JAKARTA – Era kolonial telah lama berlalu, meninggalkan kenangan perjuangan bersenjata. Kini, di era digital, tantangan baru muncul dalam bentuk "perang data" yang menuntut penguasaan teknologi dan literasi digital.

Ketua PBNU Hasanuddin Ali, dalam sarasehan di Kantor PWNU Jawa Timur pada 8 November 2024, menegaskan bahwa data telah menjadi senjata utama di era modern. Ia menekankan pentingnya memahami data tidak hanya sebagai angka, tetapi juga sebagai sumber wawasan yang bisa berbicara tentang kondisi masyarakat.

"Penguasaan data ke depan adalah fardlu ain. Data adalah panduan agar kita tidak salah langkah," tegas Hasanuddin Ali, yang juga seorang periset berpengalaman selama 25 tahun (2000-2024).

Dalam paparan datanya, Hasanuddin Ali menunjukkan perubahan besar pada demografi dan gaya hidup masyarakat Indonesia dalam satu dekade terakhir. Sebanyak 60 persen masyarakat Indonesia kini merupakan generasi digital, kelas menengah, dan urban. Selain itu, 50-58 persen masyarakat berafiliasi dengan Nahdlatul Ulama (NU), mencerminkan dominasi kelompok ini dalam lanskap sosial Indonesia.

"Perubahan ini memaksa NU dan Indonesia secara keseluruhan untuk menyesuaikan diri dengan pendekatan baru yang lebih relevan, baik di bidang pendidikan, ekonomi, maupun keagamaan," tambahnya.

Layanan kesehatan, pendidikan, ekonomi, dan keagamaan kini harus bersifat digital. Digitalisasi dalam manajemen layanan menjadi keharusan, baik melalui e-government, e-katalog, maupun konten dakwah yang diproduksi dan disebarkan secara profesional di dunia maya.

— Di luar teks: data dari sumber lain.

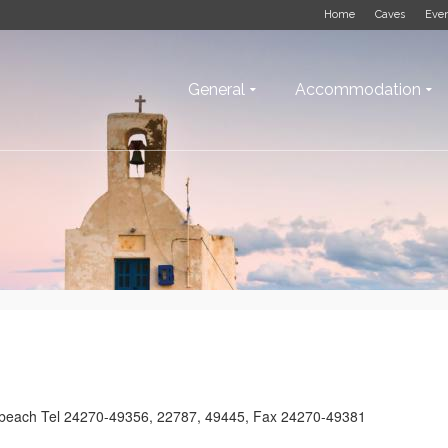
Home
Caves
Eve
General
Accommodation
 beach Tel 24270-49356, 22787, 49445, Fax 24270-49381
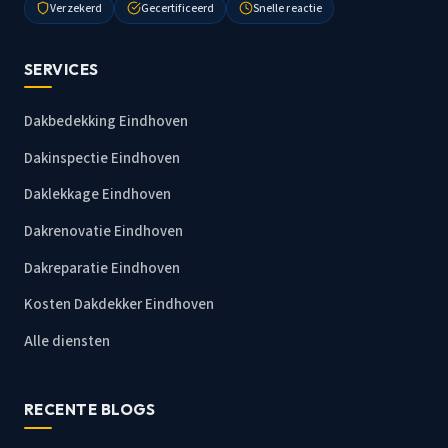
Verzekerd
Gecertificeerd
Snelle reactie
SERVICES
Dakbedekking Eindhoven
Dakinspectie Eindhoven
Daklekkage Eindhoven
Dakrenovatie Eindhoven
Dakreparatie Eindhoven
Kosten Dakdekker Eindhoven
Alle diensten
RECENTE BLOGS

Literasi Digital Sebagai Pilar

Namun, digitalisasi saja tidak cukup. Literasi digital diperlukan untuk membekali masyarakat dengan kemampuan kritis dalam menghadapi jebakan digital seperti hoaks, penipuan daring, hingga narasi radikal yang beredar di internet.

Hasanuddin mencontohkan tantangan dari konten dakwah yang dirancang oleh kelompok radikal dengan manajemen digital yang baik. "Ketika konten radikal masuk ke 'pasar bebas' digital, itu bisa terlihat logis dan menarik bagi masyarakat, padahal isinya menyesatkan," jelasnya.

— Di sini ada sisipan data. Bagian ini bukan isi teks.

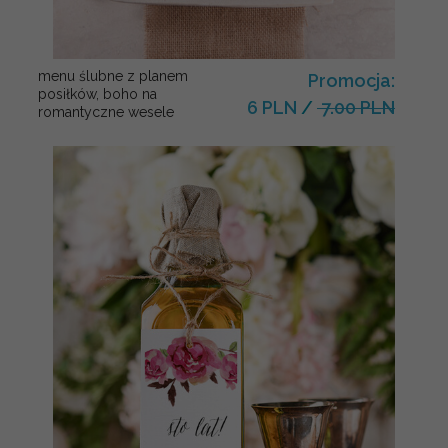
menu ślubne z planem
Promocja:
posiłków, boho na
6 PLN
/
7.00 PLN
romantyczne wesele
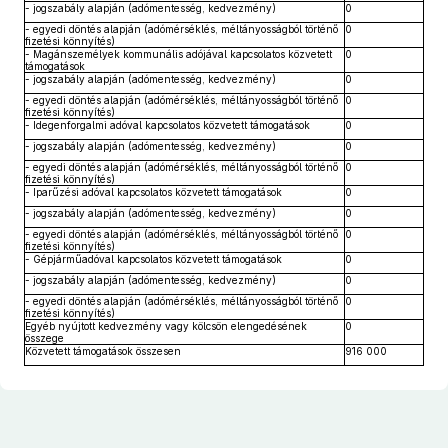
- jogszabály alapján (adómentesség, kedvezmény)
0
- egyedi döntés alapján (adómérséklés, méltányosságból történő
0
fizetési könnyítés)
- Magánszemélyek kommunális adójával kapcsolatos közvetett
0
támogatások
- jogszabály alapján (adómentesség, kedvezmény)
0
- egyedi döntés alapján (adómérséklés, méltányosságból történő
0
fizetési könnyítés)
- Idegenforgalmi adóval kapcsolatos közvetett támogatások
0
- jogszabály alapján (adómentesség, kedvezmény)
0
- egyedi döntés alapján (adómérséklés, méltányosságból történő
0
fizetési könnyítés)
- Iparűzési adóval kapcsolatos közvetett támogatások
0
- jogszabály alapján (adómentesség, kedvezmény)
0
- egyedi döntés alapján (adómérséklés, méltányosságból történő
0
fizetési könnyítés)
- Gépjárműadóval kapcsolatos közvetett támogatások
0
- jogszabály alapján (adómentesség, kedvezmény)
0
- egyedi döntés alapján (adómérséklés, méltányosságból történő
0
fizetési könnyítés)
Egyéb nyújtott kedvezmény vagy kölcsön elengedésének
0
összege
Közvetett támogatások összesen
916 000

Ia menyoroti pentingnya literasi digital dalam mengedukasi masyarakat agar tidak terjebak dalam narasi yang membenturkan Islam dengan Pancasila atau berbagai bentuk manipulasi data lainnya.

Kolaborasi Digital Sebagai Solusi

Dalam forum APEC CEO Summit 2024 di Peru pada 14 November, Presiden Prabowo Subianto juga menggarisbawahi pentingnya kolaborasi digital untuk menghadapi tantangan di era teknologi. "Kekuatan teknologi selain membawa kemajuan, juga dapat menghancurkan dengan cepat. Karena itu, perlu kolaborasi, keterlibatan, dan komunikasi," ujar Presiden Prabowo.

Kolaborasi digital yang memadukan penguasaan teknologi dengan literasi digital menjadi solusi utama untuk memenangkan "perang data" di era ini. Melalui pendekatan ini, Indonesia diharapkan mampu menghadapi tantangan dunia digital dengan bijak, tanpa kehilangan ciri khas sebagai bangsa yang kaya akan budaya dan nilai-nilai luhur.